**DOCUMENT TEXT:**
►

Carney explores the enormous trade in human body parts—organs, wombs, bones, even human hair—in The Red Market.
Aside from the poverty fueling the trade, are there forces of racism that have kept the trade from being investigated, that see the bodies of certain populations as being expendable?
Human flesh moves up through social classes. It is rare for someone in the developed world to donate a kidney to someone in the developing world. I don’t know if this is imperialism, racism, or just a sad commentary on globalization. And the red market isn’t only an international phenomenon: in the U.S. we have a history of using the bodies of vulnerable populations—from the Tuskegee syphilis experiments to the cultivation of the Henrietta Lacks immortal cell line without her family’s knowledge. The issues are still very present: you don’t see blood plasma collection centers in tony American suburbs—they cluster around populations with low earning power: homeless shelters and college campuses.
You tell the story of an Indian child kidnapped from his family and sold to an adoption agency in the U.S. How were you able to balance your identity as a reporter with your role as advocate for the biological parents?

◄

**WHAT TO DO:** In the text about the trade in human body parts, where do blood plasma collection centers cluster in the U.S.?

**EXTRACTED DATA:**
►

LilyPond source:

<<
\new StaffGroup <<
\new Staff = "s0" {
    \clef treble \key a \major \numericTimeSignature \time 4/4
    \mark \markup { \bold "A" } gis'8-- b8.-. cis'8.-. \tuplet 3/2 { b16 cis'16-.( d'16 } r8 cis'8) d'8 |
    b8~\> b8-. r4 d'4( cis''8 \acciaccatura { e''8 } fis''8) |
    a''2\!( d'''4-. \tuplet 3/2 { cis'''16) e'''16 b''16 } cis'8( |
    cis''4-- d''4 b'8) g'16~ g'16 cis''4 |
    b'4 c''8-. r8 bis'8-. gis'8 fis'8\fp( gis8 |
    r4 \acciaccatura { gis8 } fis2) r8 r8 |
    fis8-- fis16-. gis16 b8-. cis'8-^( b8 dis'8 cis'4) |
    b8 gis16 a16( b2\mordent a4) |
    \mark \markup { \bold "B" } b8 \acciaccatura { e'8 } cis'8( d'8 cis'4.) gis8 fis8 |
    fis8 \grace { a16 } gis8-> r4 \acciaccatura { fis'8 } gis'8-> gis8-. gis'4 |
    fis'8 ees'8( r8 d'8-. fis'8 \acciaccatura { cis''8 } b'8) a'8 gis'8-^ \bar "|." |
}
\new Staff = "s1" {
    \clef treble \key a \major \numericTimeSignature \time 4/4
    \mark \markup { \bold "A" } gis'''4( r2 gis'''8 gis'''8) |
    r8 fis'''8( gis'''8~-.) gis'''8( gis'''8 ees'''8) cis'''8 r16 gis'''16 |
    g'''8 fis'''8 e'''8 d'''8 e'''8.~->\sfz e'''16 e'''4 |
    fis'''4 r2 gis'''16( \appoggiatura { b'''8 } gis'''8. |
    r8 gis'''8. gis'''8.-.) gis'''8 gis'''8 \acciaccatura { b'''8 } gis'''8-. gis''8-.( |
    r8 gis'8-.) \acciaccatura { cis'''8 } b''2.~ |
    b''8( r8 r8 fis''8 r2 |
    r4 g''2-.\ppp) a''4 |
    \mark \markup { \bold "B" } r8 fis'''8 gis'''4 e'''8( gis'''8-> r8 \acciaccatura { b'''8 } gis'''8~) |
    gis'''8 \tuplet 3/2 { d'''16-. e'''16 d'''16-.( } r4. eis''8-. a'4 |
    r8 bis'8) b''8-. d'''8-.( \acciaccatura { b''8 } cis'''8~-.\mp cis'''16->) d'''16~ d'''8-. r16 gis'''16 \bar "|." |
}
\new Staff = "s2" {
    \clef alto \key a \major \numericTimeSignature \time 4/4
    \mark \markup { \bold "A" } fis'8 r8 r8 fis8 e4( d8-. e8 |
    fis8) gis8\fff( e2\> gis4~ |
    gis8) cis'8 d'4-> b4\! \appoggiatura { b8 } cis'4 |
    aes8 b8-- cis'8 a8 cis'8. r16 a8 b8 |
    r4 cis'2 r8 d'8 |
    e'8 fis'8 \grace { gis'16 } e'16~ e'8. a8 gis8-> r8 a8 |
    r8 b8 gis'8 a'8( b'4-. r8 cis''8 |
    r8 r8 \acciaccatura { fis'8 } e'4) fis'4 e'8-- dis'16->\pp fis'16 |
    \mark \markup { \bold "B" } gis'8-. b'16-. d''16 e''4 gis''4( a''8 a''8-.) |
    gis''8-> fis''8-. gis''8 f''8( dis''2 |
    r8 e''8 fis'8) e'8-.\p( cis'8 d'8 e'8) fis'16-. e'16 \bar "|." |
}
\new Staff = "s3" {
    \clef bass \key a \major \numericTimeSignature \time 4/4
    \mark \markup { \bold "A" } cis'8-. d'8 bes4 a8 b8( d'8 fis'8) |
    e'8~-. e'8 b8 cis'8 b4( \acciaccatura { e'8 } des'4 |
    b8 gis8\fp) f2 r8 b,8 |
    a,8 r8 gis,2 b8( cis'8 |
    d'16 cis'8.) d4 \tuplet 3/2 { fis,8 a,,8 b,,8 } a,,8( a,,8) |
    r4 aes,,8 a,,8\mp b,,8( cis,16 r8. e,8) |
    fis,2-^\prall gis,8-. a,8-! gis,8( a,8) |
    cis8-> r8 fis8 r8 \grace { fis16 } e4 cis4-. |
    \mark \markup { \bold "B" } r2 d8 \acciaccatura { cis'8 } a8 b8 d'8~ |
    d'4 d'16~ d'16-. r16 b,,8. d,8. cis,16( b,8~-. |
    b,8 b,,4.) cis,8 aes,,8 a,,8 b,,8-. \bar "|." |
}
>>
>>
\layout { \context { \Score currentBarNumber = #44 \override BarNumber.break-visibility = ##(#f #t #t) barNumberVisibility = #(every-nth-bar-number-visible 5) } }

◄

**RESULT OF THIS TASK:** Around populations with low earning power, such as homeless shelters and college campuses.